══ EXCERPT

Too Damn Hot or Not Hot Enough: July Minirants

Fair enough, then. I presume he has no other access to your call center, with which he could present an argument that you are culpable.

spray sunscreen + bug spray = my skin turned orange, god dammit. My shirt too.

What the fuck? Fortunately it comes off skin if you scrub hard enough. I don’t know if there was a chemical reaction, or they screwed up at the factory and put some spray tanner stuff in the sunscreen(does spray tanner go on clear, tough?), but I didn’t want to be orange!!!111!!111!eleventy!!!

Well, I didn’t turn orange (that’s good), but I do get grease spots on my shirt every time I spray my sunscreen and bug spray on. I hate walking around with a spotty shirt - it’s a clean shirt! I swear!

Oompa Loompa dupitie dee, I have another product for thee. :stuck_out_tongue:

I am going to stab the sun to death. Holy freaking cow it is hot out! It was 80 degrees this morning by 8 a.m.! Weather.com says that it isn’t supposed to get above 88 degrees out but I think this just proves they’re lying cock goblins.

Seriously, if you’re waiting to turn left out of the grocery store, and there is no one coming from the right hand side, and the only cars coming from your left are ALL in the designated right turn lane to turn into the grocery store…

YOU CAN FUCKING TURN LEFT ALREADY!

It is not necessary to wait through SEVERAL green lights at the intersection down the way on your left until there are no cars approaching from either direction.

If you are too timid to make a turn until there ARE no cars on the road you are turning onto, you should not be driving.

════
══ RECORDED DATA

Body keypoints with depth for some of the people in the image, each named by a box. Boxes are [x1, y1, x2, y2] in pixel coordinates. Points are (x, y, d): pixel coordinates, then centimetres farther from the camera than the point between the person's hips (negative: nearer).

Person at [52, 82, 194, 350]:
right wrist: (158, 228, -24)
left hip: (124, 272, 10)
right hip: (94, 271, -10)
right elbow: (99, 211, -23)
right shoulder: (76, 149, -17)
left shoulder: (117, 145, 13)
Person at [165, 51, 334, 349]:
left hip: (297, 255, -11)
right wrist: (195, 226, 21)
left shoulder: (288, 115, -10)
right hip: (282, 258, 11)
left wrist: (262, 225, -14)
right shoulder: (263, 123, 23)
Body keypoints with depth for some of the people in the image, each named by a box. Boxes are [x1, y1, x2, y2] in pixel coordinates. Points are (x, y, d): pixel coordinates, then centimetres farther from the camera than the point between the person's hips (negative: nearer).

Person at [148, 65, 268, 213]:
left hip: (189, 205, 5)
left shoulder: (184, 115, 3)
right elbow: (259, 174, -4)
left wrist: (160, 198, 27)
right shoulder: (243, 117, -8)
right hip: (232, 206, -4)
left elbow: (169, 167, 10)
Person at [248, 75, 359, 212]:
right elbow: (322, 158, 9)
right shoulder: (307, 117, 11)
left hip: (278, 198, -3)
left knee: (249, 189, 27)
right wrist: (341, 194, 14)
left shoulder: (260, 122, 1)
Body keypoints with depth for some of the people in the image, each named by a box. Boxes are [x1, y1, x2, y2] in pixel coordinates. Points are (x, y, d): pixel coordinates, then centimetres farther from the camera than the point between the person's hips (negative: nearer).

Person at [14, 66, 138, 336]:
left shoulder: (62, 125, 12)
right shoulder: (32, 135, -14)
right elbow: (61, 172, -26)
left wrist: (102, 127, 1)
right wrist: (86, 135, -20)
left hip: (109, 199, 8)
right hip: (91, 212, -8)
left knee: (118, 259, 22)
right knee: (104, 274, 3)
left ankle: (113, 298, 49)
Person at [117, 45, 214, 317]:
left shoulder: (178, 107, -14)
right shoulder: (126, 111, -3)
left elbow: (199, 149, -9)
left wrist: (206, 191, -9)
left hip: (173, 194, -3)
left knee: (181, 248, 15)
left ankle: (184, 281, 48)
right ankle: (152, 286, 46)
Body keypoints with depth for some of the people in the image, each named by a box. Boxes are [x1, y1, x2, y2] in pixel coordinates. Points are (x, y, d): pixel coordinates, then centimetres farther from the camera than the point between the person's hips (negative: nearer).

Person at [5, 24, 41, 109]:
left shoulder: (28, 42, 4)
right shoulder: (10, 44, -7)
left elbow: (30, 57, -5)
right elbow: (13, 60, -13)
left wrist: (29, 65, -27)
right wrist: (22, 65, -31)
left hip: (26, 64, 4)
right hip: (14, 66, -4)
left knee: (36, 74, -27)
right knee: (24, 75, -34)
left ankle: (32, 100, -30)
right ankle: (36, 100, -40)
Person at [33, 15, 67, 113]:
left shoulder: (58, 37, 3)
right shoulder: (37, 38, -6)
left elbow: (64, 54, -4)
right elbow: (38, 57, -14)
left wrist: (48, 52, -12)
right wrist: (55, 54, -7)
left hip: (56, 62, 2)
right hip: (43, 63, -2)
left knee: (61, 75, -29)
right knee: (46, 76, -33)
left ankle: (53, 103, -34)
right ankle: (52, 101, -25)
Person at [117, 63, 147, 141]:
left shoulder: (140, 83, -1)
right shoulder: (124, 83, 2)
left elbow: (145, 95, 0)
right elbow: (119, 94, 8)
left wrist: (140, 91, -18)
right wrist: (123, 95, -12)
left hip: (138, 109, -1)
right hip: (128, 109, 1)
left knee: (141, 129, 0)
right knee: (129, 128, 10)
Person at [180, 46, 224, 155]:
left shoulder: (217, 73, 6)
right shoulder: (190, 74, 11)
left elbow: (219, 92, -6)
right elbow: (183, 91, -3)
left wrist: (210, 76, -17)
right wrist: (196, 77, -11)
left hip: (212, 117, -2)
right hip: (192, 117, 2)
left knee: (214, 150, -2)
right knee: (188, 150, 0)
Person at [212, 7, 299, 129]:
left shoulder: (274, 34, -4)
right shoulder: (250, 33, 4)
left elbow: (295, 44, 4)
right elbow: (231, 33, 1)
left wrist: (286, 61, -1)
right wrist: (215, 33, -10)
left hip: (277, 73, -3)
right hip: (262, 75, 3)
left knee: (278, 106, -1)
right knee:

════

TASKS AND EXERCISES:
a: In the July minirants, what was the temperature by 8 a.m. on the morning described?
b: Pick up the July minirants thread after its final post about the timid driver, adding a few more short rants in the same tone.

EXERCISE ANSWERS:
a: It was 80 degrees.

b:
Yesterday, it was clear and sunny, high 80s. Today is overcast and it might reach 70. It’s been sunny everyday in July until today. I like the overcast better being a true Oregon boy, but I thought summer had started. I just want summer to start so it will be over with sooner.

Dear MBTA,

You know when would have been a good day for air conditioning? Yesterday. Remember yesterday, when it was sunny and 88 degrees? Today, it’s 70 and rainy. Perhaps the bus didn’t need to be quite so arctic today.

Get it together,
Diana
Dear pretty much everyplace,

Speaking of air conditioning, the point of it is to make the temperature comfortable. 60 degrees is not comfortable. I’m all for not drowning in my own sweat, but I do enjoy the “not fucking freezing” part of summer, and I don’t understand why places are so aggressively over air conditioned, down to temperatures that would be totally unacceptable in the winter.

No love, from me or the sweater I’m wearing,
Diana

My Spanish class, which was supposed to start on Monday, was cancelled yesterday. I was able to juggle my schedule; moving a class from the fall to this Session and Spanish to the fall. But in order to do it, I had to drop the class I’ve been looking forward to ever since I decided to go back to college.
Stupid degree requirements. :frowning:
I have spent the last year taking only the bare minimum of Humanities classes. I may be getting a Liberal Arts degree but that doesn’t mean I have to like it. I’ve filled my electives with science and math classes. Now, with the cancelling of 1 class, I suddenly find myself taking another Sociology class, 2 more English classes, and another History class. How the hell did this happen? It’s torture I tell ya. :smiley:

My dad is a real sweetheart.

My dad wants me to come help him install his new computer. “And can i please not be in a fucking hurry as always. Its really annoying to him if I don’t give him all the time he needs.”

And “Can you please bring the thingamajig.”, “What thingamajig?”, “The one I fucking payed for I really want to use it I don’t think I should have to answer fucking questions, Its my thing. SO stop being a smart ass and just bring it. Is that really to much to ask?” Turns out he means a grass trimmer he stores at my place.

So mums best friend just died. She had to take a last minute flight, and literally arrived only to hold her hand while she passed away.
So she’s considering staying for the burial (this is another country), which might take longer than she first anticipated.

My dads response to this: “Does she realize that Im going on vacation next week? This will ruin everything, I might have wanted to do something.”

West, I do believe I’ve met your father. You’re right, he’s a real [del]ass[/del] sweetheart.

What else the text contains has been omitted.